Venkata Dorisala
Venkata Dorisala

Reputation: 5085

Azure AD callback is not going to AuthenticateExternalAsync method

I am using OpenID Connect to connect to Azure ID, I can successfully authenticate in Azure and get the request coming back to the redirect uri specified in OpenID Azure AD Configuration.

app.UseOpenIdConnectAuthentication( new OpenIdConnectAuthenticationOptions { AuthenticationType = " TEST", Caption = "Test Azure AD", SignInAsAuthenticationType = signInAsType, ClientId = "<client ID>", Authority = "https://sts.windows.net/<tenantId>", ResponseType = OpenIdConnectResponseTypes.CodeIdToken, RedirectUri = "https://localhost:44392/External/Login", This is another webapi project, not identityserver host. AuthenticationMode = AuthenticationMode.Passive, });

After succesful authentication it is redirecting back to https://localhost:44392/External/Login with Code, IdToken.

Questions :

  1. Does it not stop at AuthenticateExternalAsync method on redirection unlike google-signin ?

  2. Do i have to decode IdToken JWT to get user claims?

  3. In the redirection method, how do i generate Access Token from IdSrv3 to authorize other webapis ?
  4. Can a user have both Local Login and Multiple External logins ( Azure AD, Google etc ). In this case how does SSO works with IDsrv3 ?

  5. Is there any IdSrv3 sample with External logins implemented ? Preferably Azure AD ?

Upvotes: 0

Views: 780

Answers (1)

Alex
Alex

Reputation: 1137

I've just struggled through this process, so I'll attempt to answer as best I can to help you/others. Forgive me if I misunderstand your question.

  1. AuthenticateExternalAsync should be called, but you need to have AzureAd return to the IDS (Identity Server) rather than to your App. Your flow should look something like: app -> IDS -> AzureAd -> IDS (AuthenticateExternalAsync) -> App.

  2. In AuthenticateExternalAsync you get the ExternalAuthenticationContext.ExternalIdentity, which contains the claims - no need to decode the JWT token.

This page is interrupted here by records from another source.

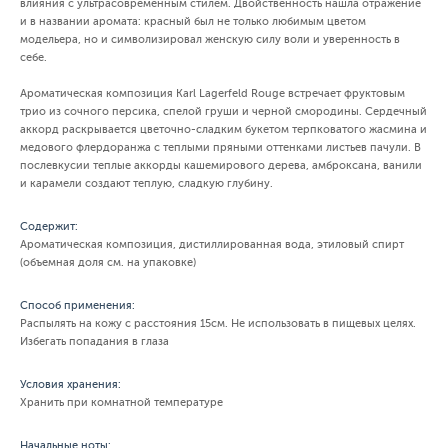
влияния с ультрасовременным стилем. Двойственность нашла отражение
и в названии аромата: красный был не только любимым цветом
модельера, но и символизировал женскую силу воли и уверенность в
себе.
Ароматическая композиция Karl Lagerfeld Rouge встречает фруктовым
трио из сочного персика, спелой груши и черной смородины. Сердечный
аккорд раскрывается цветочно-сладким букетом терпковатого жасмина и
медового флердоранжа с теплыми пряными оттенками листьев пачули. В
послевкусии теплые аккорды кашемирового дерева, амброксана, ванили
и карамели создают теплую, сладкую глубину.
Содержит:
Ароматическая композиция, дистиллированная вода, этиловый спирт
(объемная доля см. на упаковке)
Способ применения:
Распылять на кожу с расстояния 15см. Не использовать в пищевых целях.
Избегать попадания в глаза
Условия хранения:
Хранить при комнатной температуре
Начальные ноты:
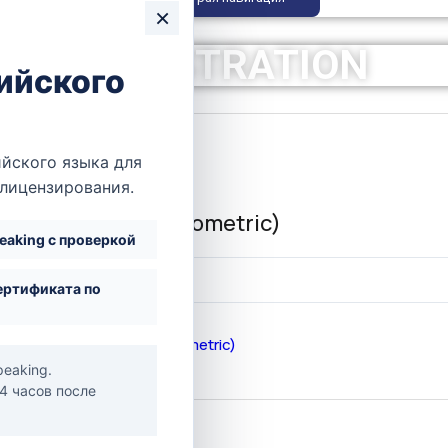
×
REGISTRATION
ийского
йского языка для
er Overview
 лицензирования.
ical Psychology (Prometric)
peaking с проверкой
на
250,00 $
ертификата по
 to
Clinical Psychology (Prometric)
peaking.
24 часов после
ave an account?
Log In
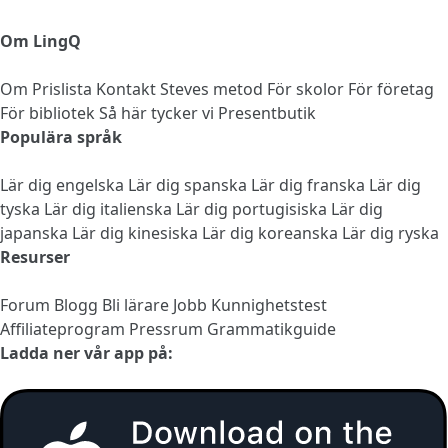
Om LingQ
Om
Prislista
Kontakt
Steves metod
För skolor
För företag
För bibliotek
Så här tycker vi
Presentbutik
Populära språk
Lär dig engelska
Lär dig spanska
Lär dig franska
Lär dig
tyska
Lär dig italienska
Lär dig portugisiska
Lär dig
japanska
Lär dig kinesiska
Lär dig koreanska
Lär dig ryska
Resurser
Forum
Blogg
Bli lärare
Jobb
Kunnighetstest
Affiliateprogram
Pressrum
Grammatikguide
Ladda ner vår app på:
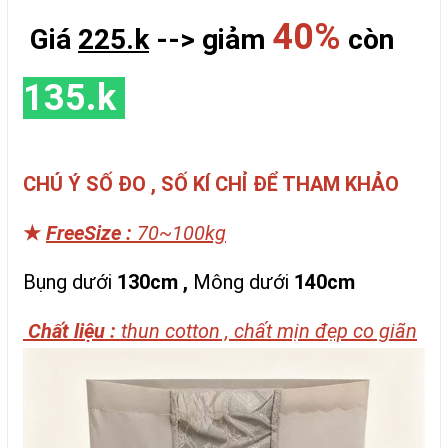
40%
Giá
225.k
--> giảm
còn
135.k
CHÚ Ý SỐ ĐO , SỐ KÍ CHỈ ĐỂ THAM KHẢO
★
FreeSize :
70~100kg
Bụng dưới
130cm
,
Mông dưới
140cm
Chất liệu :
thun cotton , chất mịn đẹp co giãn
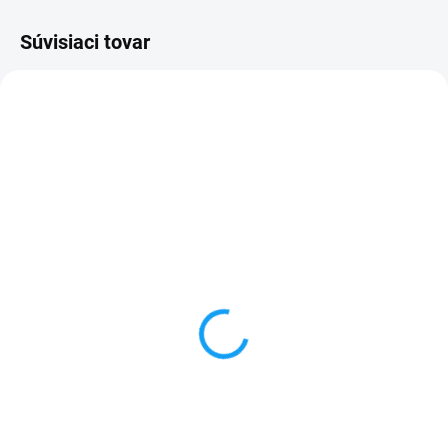
Súvisiaci tovar
SKLADOM
SKLADOM
Ultratenké gumené
Dátový kábel USB /
puzdro LG G2 (D802)
micro USB
priesvitné
3,59 €
1 €
Do košíka
Do košíka
✅ Záruka 24 mesiacov✅ Doprava
pri nákupe nad 60€ ZDARMA✅
✅ Záruka 24 mesiacov✅ Doprava
Zakúpený tovar je možné do
pri nákupe nad 60€ ZDARMA✅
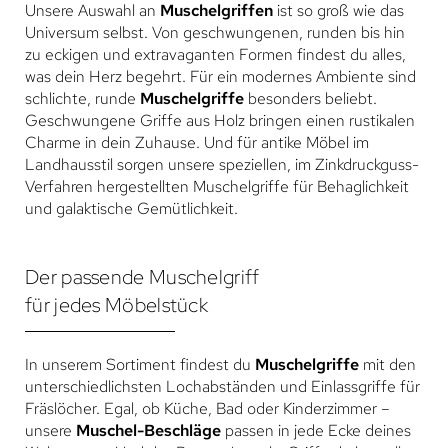
Unsere Auswahl an
Muschelgriffen
ist so groß wie das
Universum selbst. Von geschwungenen, runden bis hin
zu eckigen und extravaganten Formen findest du alles,
was dein Herz begehrt. Für ein modernes Ambiente sind
schlichte, runde
Muschelgriffe
besonders beliebt.
Geschwungene Griffe aus Holz bringen einen rustikalen
Charme in dein Zuhause. Und für antike Möbel im
Landhausstil sorgen unsere speziellen, im Zinkdruckguss-
Verfahren hergestellten Muschelgriffe für Behaglichkeit
und galaktische Gemütlichkeit.
Der passende Muschelgriff
für jedes Möbelstück
In unserem Sortiment findest du
Muschelgriffe
mit den
unterschiedlichsten Lochabständen und Einlassgriffe für
Fräslöcher. Egal, ob Küche, Bad oder Kinderzimmer –
unsere
Muschel-Beschläge
passen in jede Ecke deines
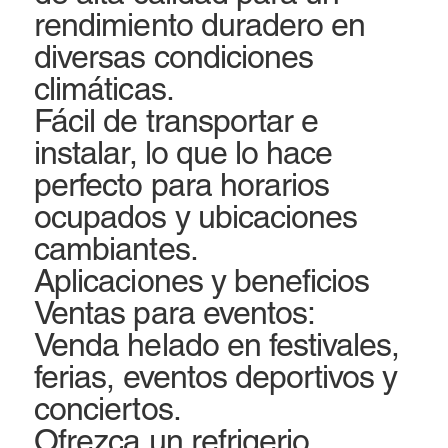
rendimiento duradero en
diversas condiciones
climáticas.
Fácil de transportar e
instalar, lo que lo hace
perfecto para horarios
ocupados y ubicaciones
cambiantes.
Aplicaciones y beneficios
Ventas para eventos:
Venda helado en festivales,
ferias, eventos deportivos y
conciertos.
Ofrezca un refrigerio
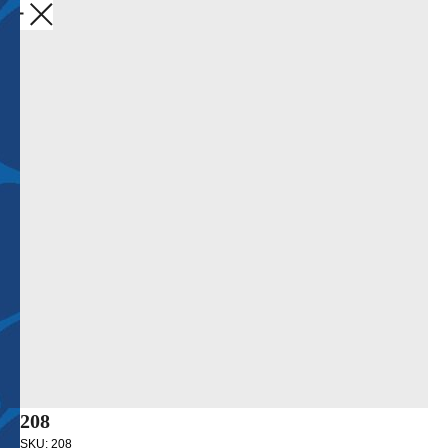
Закрыть
208
SKU:
208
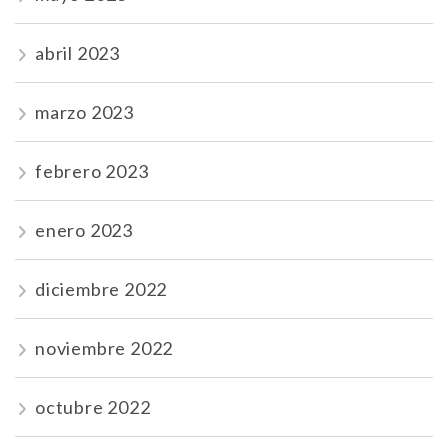
abril 2023
marzo 2023
febrero 2023
enero 2023
diciembre 2022
noviembre 2022
octubre 2022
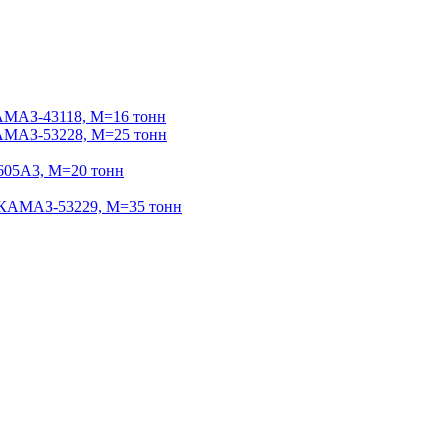
МАЗ-43118, М=16 тонн
МАЗ-53228, М=25 тонн
05А3, М=20 тонн
АМАЗ-53229, М=35 тонн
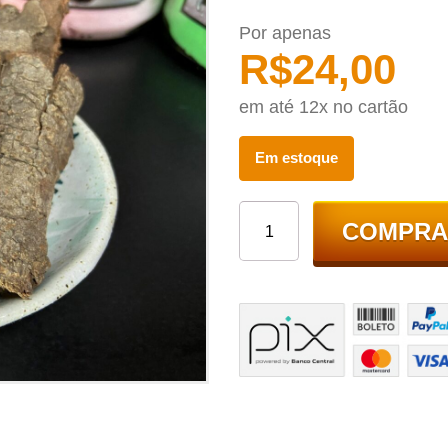
Por apenas
R$
24,00
em até 12x no cartão
Em estoque
COMPRA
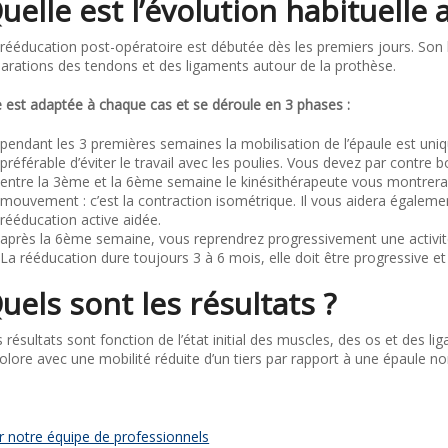
uelle est l’évolution habituelle 
rééducation post-opératoire est débutée dès les premiers jours. Son bu
arations des tendons et des ligaments autour de la prothèse.
e est adaptée à chaque cas et se déroule en 3 phases :
pendant les 3 premières semaines la mobilisation de l’épaule est uniqu
préférable d’éviter le travail avec les poulies. Vous devez par contre
entre la 3ème et la 6ème semaine le kinésithérapeute vous montrer
mouvement : c’est la contraction isométrique. Il vous aidera égale
rééducation active aidée.
après la 6ème semaine, vous reprendrez progressivement une activi
La rééducation dure toujours 3 à 6 mois, elle doit être progressive et
uels sont les résultats ?
 résultats sont fonction de l’état initial des muscles, des os et des 
olore avec une mobilité réduite d’un tiers par rapport à une épaule n
r notre équipe de professionnels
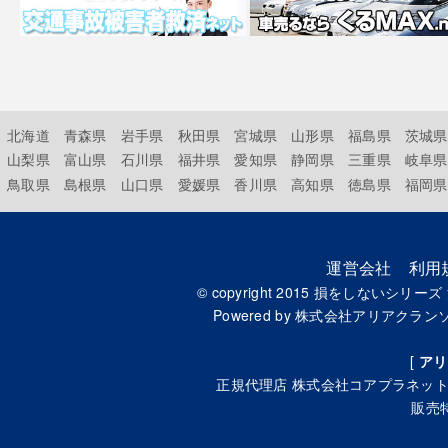
北海道
青森県
岩手県
秋田県
宮城県
山形県
福島県
茨城県
山梨県
富山県
石川県
福井県
愛知県
静岡県
三重県
岐阜県
鳥取県
島根県
山口県
愛媛県
香川県
高知県
徳島県
福岡県
運営会社
利用
© copyright 2015
損をしないシリーズ
Powered by
株式会社アリアクラン
[
アリ
正規代理店
株式会社コアプラネッ
販売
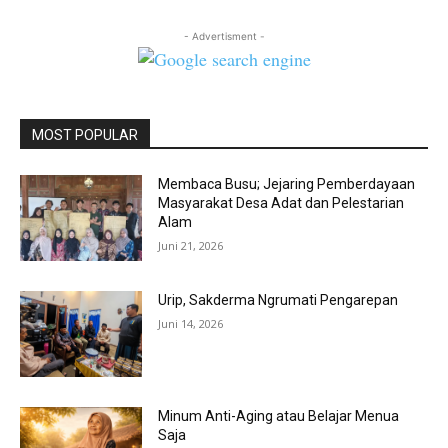
- Advertisment -
MOST POPULAR
Membaca Busu; Jejaring Pemberdayaan
Masyarakat Desa Adat dan Pelestarian
Alam
Juni 21, 2026
Urip, Sakderma Ngrumati Pengarepan
Juni 14, 2026
Minum Anti-Aging atau Belajar Menua
Saja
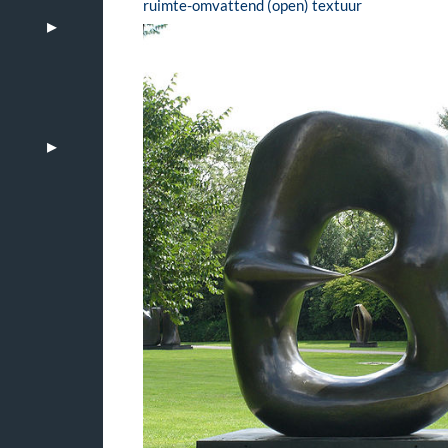
ruimte-omvattend (open) textuur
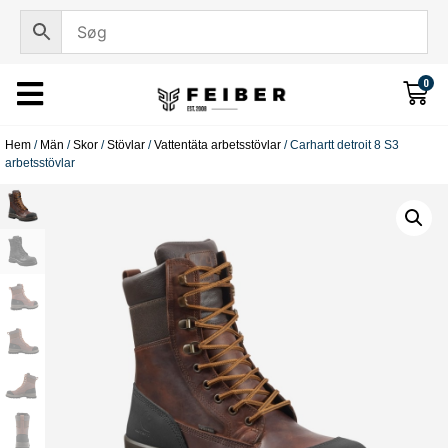
0
Hem
/
Män
/
Skor
/
Stövlar
/
Vattentäta arbetsstövlar
/ Carhartt detroit 8 S3
arbetsstövlar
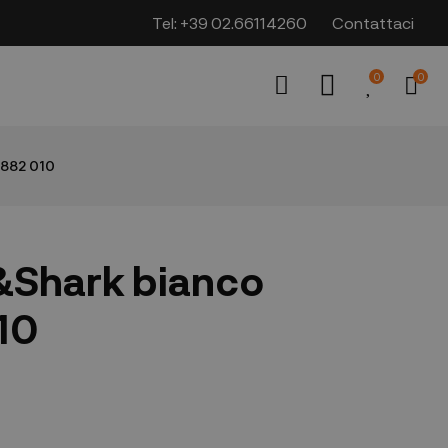
Tel:
+39 02.66114260
Contattaci
0
0
1882 010
&Shark bianco
10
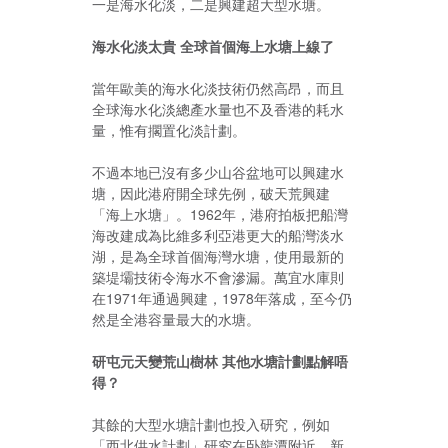
一是海水化淡，二是興建超大型水塘。
海水化淡太貴
全球首個海上水塘上線了
當年歐美的海水化淡技術仍然高昂，而且
全球海水化淡總產水量也不及香港的耗水
量，惟有擱置化淡計劃。
不過本地已沒有多少山谷盆地可以興建水
塘，因此港府開全球先例，破天荒興建
「海上水塘」。1962年，港府拍板把船灣
海改建成為比維多利亞港更大的船灣淡水
湖，是為全球首個海灣水塘，使用最新的
築堤壩技術令海水不會滲漏。萬宜水庫則
在1971年通過興建，1978年落成，至今仍
然是全港容量最大的水塘。
研屯元天變荒山樹林
其他水塘計劃點解唔
得？
其餘的大型水塘計劃也投入研究，例如
「西北供水計劃」研究在卧龍潭附近、新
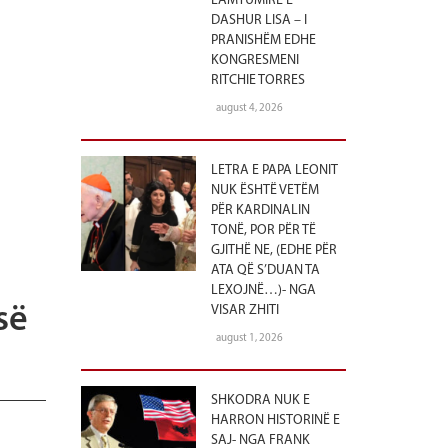
LAMTUMIRË E
DASHUR LISA – I
PRANISHËM EDHE
KONGRESMENI
RITCHIE TORRES
august 4, 2026
LETRA E PAPA LEONIT
NUK ËSHTË VETËM
PËR KARDINALIN
TONË, POR PËR TË
GJITHË NE, (EDHE PËR
ATA QË S’DUAN TA
LEXOJNË…)- NGA
së
VISAR ZHITI
august 1, 2026
SHKODRA NUK E
HARRON HISTORINË E
SAJ- NGA FRANK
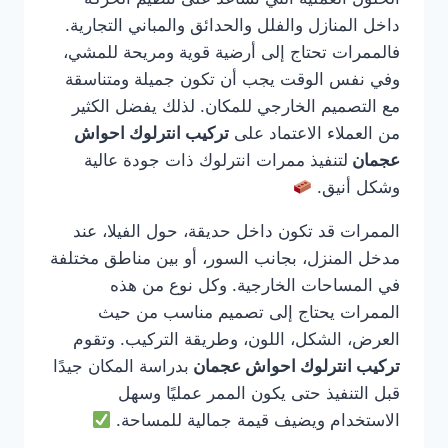
داخل المنازل والفلل والحدائق والمباني التجارية.
فالممرات تحتاج إلى أرضية قوية ومريحة للمشي،
وفي نفس الوقت يجب أن تكون جميلة ومتناسقة
مع التصميم الخارجي للمكان. لذلك يفضل الكثير
من العملاء الاعتماد على
تركيب انترلوك احواش
عجمان
لتنفيذ ممرات انترلوك ذات جودة عالية
وشكل أنيق.
الممرات قد تكون داخل حديقة، حول الفيلا، عند
مدخل المنزل، بجانب السور، أو بين مناطق مختلفة
في المساحات الخارجية. وكل نوع من هذه
الممرات يحتاج إلى تصميم مناسب من حيث
العرض، الشكل، اللون، وطريقة التركيب. وتقوم
تركيب انترلوك احواش عجمان
بدراسة المكان جيدًا
قبل التنفيذ حتى يكون الممر عمليًا وسهل
الاستخدام ويضيف قيمة جمالية للمساحة.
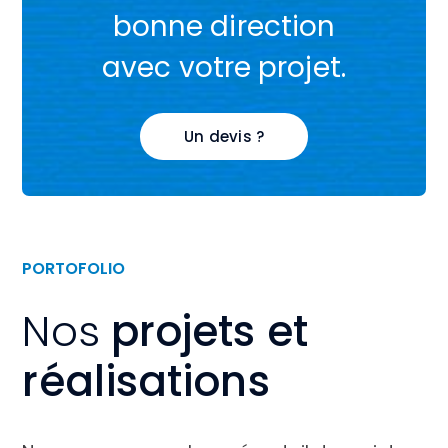
bonne direction
avec votre projet.
Un devis ?
PORTOFOLIO
Nos
projets et
réalisations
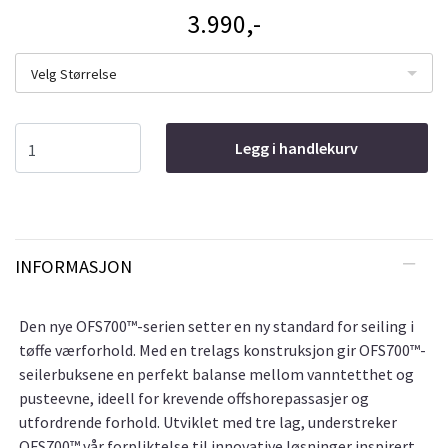
3.990,-
Velg Størrelse
Legg i handlekurv
INFORMASJON
Den nye OFS700™-serien setter en ny standard for seiling i
tøffe værforhold. Med en trelags konstruksjon gir OFS700™-
seilerbuksene en perfekt balanse mellom vanntetthet og
pusteevne, ideell for krevende offshorepassasjer og
utfordrende forhold. Utviklet med tre lag, understreker
OFS700™ vår forpliktelse til innovative løsninger inspirert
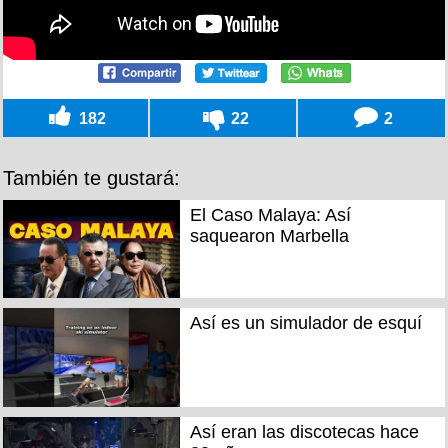
182
22
2
También te gustará:
El Caso Malaya: Así
saquearon Marbella
Así es un simulador de esquí
Así eran las discotecas hace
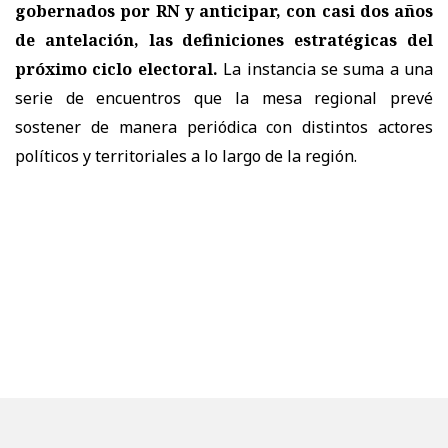
gobernados por RN y anticipar, con casi dos años
de antelación, las definiciones estratégicas del
próximo ciclo electoral.
La instancia se suma a una
serie de encuentros que la mesa regional prevé
sostener de manera periódica con distintos actores
políticos y territoriales a lo largo de la región.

  3. IDS handles this once you return a successful AuthenticatedResult in AuthenticateExternalAsync, something like context.AuthenticateResult = new AuthenticateResult("UserId", name, claims);

  4. Yes. You can force the method of logging in as described for SSO purposes, otherwise I imagine IDS would handle it post first-login.

  5. I found this helpful (runs through setup of IDS and AzureAd), but it does use the old Azure Portal rather than the new one. They don't seem to have any samples in their gallery.